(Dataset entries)
↓↓↓

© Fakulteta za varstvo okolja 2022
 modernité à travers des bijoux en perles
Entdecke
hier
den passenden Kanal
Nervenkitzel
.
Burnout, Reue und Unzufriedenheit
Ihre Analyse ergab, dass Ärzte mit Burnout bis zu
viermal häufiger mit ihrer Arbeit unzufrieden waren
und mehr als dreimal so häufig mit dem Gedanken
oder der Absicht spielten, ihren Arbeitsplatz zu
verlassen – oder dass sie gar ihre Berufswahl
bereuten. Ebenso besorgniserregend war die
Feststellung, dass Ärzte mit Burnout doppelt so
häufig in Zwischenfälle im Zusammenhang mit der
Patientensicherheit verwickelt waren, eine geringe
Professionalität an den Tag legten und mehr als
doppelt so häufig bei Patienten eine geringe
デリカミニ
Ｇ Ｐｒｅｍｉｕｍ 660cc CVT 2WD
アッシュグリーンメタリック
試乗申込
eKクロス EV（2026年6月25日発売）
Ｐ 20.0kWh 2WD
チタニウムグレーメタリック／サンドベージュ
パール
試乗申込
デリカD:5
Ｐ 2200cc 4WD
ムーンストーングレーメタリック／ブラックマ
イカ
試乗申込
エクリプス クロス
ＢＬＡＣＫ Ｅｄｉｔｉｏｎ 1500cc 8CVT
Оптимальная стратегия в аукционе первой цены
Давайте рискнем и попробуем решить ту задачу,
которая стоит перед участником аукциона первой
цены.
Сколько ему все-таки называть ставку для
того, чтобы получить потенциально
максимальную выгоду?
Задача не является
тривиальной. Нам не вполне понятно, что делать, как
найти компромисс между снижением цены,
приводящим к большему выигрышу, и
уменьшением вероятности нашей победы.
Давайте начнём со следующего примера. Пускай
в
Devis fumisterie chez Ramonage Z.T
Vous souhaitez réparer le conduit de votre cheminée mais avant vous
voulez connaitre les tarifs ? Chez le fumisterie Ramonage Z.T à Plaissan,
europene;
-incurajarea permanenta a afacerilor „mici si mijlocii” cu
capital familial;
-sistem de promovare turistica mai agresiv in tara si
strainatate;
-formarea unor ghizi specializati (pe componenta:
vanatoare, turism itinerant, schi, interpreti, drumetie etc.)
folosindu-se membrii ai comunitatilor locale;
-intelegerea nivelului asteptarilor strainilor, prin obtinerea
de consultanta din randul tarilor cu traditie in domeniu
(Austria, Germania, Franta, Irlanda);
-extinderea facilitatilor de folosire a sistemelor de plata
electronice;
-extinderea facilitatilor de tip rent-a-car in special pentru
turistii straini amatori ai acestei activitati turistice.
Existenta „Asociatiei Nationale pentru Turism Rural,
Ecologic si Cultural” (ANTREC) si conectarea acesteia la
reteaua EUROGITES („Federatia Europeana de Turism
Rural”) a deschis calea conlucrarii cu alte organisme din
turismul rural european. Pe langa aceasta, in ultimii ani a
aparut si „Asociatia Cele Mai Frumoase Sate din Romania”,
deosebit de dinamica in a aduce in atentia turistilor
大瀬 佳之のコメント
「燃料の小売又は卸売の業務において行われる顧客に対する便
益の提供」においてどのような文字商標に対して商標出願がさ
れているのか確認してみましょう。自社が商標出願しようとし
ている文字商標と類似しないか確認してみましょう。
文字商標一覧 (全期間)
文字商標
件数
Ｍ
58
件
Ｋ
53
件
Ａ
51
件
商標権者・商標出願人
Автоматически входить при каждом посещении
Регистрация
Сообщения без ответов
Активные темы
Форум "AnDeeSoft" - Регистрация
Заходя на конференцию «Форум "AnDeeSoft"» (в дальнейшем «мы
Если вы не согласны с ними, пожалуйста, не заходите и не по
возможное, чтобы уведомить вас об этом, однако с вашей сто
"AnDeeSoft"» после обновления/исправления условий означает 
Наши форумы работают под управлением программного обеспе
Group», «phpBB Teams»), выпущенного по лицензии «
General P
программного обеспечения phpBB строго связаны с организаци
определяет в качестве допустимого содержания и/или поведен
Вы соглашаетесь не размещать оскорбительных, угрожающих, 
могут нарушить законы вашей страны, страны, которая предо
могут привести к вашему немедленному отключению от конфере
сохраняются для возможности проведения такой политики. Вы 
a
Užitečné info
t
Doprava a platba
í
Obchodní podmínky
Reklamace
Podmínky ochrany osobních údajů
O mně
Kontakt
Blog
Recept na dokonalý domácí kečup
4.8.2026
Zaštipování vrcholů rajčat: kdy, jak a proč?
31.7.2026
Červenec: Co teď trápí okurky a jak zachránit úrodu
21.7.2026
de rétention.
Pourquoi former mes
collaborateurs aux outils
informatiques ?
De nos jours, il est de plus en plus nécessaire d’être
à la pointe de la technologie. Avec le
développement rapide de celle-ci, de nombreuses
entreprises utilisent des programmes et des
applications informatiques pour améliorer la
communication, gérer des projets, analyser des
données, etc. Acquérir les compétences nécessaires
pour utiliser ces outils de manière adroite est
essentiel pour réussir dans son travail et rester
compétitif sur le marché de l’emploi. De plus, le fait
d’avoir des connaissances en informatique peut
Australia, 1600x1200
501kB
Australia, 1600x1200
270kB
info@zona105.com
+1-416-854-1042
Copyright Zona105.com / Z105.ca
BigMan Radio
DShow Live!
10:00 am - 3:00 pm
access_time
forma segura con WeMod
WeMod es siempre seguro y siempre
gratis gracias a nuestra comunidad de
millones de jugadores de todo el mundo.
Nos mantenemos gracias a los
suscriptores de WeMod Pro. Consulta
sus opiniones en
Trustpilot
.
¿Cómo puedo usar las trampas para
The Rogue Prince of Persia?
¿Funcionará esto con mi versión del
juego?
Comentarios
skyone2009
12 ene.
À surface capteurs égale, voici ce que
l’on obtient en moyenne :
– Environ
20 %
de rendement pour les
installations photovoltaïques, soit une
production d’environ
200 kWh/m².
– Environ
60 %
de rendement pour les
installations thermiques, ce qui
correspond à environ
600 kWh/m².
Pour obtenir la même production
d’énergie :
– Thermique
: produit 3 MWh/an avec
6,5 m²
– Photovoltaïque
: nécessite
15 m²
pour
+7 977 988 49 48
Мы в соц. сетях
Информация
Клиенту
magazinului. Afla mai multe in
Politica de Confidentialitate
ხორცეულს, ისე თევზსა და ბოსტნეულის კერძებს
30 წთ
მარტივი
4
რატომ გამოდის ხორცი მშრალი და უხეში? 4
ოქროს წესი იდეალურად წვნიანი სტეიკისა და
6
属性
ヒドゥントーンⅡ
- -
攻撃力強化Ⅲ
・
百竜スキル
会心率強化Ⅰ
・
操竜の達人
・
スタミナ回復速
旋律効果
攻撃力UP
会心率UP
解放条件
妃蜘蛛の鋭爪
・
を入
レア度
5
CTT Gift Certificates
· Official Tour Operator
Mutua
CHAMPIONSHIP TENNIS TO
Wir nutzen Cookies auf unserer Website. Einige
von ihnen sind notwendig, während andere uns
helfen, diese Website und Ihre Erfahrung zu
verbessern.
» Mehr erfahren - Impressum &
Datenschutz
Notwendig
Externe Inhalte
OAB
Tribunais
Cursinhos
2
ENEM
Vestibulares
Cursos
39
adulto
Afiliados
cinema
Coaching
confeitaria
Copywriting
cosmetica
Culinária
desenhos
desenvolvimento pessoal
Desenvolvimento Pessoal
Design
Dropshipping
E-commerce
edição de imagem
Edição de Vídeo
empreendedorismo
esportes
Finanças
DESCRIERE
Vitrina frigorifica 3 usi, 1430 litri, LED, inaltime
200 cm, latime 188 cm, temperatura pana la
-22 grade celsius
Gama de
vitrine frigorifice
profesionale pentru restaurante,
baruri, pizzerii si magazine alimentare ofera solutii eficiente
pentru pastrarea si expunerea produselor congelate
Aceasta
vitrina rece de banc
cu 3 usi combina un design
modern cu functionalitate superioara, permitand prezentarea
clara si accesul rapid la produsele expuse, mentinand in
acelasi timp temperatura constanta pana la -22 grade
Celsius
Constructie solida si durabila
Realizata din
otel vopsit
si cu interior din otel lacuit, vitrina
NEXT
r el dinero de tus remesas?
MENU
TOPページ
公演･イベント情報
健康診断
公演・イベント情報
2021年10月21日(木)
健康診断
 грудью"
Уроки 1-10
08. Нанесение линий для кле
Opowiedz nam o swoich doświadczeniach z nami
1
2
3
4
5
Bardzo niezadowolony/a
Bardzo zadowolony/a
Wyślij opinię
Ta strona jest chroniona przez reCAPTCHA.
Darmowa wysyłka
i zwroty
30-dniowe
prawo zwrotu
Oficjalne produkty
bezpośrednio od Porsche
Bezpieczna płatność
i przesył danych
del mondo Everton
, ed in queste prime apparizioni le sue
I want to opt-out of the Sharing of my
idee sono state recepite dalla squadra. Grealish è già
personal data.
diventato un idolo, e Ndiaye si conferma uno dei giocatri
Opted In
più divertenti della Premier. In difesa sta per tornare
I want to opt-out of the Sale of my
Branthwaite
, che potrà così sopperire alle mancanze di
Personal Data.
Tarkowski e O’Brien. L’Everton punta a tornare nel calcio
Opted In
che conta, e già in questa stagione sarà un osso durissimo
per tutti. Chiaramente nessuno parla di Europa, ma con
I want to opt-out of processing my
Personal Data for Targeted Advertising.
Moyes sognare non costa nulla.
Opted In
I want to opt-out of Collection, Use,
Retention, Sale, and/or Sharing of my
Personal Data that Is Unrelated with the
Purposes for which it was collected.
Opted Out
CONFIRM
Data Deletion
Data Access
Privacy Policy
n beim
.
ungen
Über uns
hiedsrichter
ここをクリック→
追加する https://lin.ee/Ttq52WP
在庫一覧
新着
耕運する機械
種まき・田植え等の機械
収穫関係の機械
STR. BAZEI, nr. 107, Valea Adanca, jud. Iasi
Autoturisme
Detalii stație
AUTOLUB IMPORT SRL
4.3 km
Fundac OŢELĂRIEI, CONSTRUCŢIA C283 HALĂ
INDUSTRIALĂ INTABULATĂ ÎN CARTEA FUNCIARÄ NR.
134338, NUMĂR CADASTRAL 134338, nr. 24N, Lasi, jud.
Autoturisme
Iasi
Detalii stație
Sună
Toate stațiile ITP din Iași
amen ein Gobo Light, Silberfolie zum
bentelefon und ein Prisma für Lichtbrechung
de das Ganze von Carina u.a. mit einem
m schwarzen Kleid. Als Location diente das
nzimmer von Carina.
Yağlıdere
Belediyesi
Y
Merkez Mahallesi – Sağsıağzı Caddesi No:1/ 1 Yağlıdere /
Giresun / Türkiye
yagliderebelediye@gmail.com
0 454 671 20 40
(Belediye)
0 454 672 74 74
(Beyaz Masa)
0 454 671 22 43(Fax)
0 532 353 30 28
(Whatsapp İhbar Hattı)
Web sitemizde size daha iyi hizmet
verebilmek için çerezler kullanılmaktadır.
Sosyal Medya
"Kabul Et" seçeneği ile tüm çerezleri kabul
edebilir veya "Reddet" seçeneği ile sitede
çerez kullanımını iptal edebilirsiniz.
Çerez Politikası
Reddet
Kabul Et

↑↑↑

Rewrite everything from the start of the rows down to the line containing "Задача не является", switching "Burnout" to "Erschöpfung" and leaving all else unchanged.

© Fakulteta za varstvo okolja 2022
 modernité à travers des bijoux en perles
Entdecke
hier
den passenden Kanal
Nervenkitzel
.
Erschöpfung, Reue und Unzufriedenheit
Ihre Analyse ergab, dass Ärzte mit Erschöpfung bis zu
viermal häufiger mit ihrer Arbeit unzufrieden waren
und mehr als dreimal so häufig mit dem Gedanken
oder der Absicht spielten, ihren Arbeitsplatz zu
verlassen – oder dass sie gar ihre Berufswahl
bereuten. Ebenso besorgniserregend war die
Feststellung, dass Ärzte mit Erschöpfung doppelt so
häufig in Zwischenfälle im Zusammenhang mit der
Patientensicherheit verwickelt waren, eine geringe
Professionalität an den Tag legten und mehr als
doppelt so häufig bei Patienten eine geringe
デリカミニ
Ｇ Ｐｒｅｍｉｕｍ 660cc CVT 2WD
アッシュグリーンメタリック
試乗申込
eKクロス EV（2026年6月25日発売）
Ｐ 20.0kWh 2WD
チタニウムグレーメタリック／サンドベージュ
パール
試乗申込
デリカD:5
Ｐ 2200cc 4WD
ムーンストーングレーメタリック／ブラックマ
イカ
試乗申込
エクリプス クロス
ＢＬＡＣＫ Ｅｄｉｔｉｏｎ 1500cc 8CVT
Оптимальная стратегия в аукционе первой цены
Давайте рискнем и попробуем решить ту задачу,
которая стоит перед участником аукциона первой
цены.
Сколько ему все-таки называть ставку для
того, чтобы получить потенциально
максимальную выгоду?
Задача не является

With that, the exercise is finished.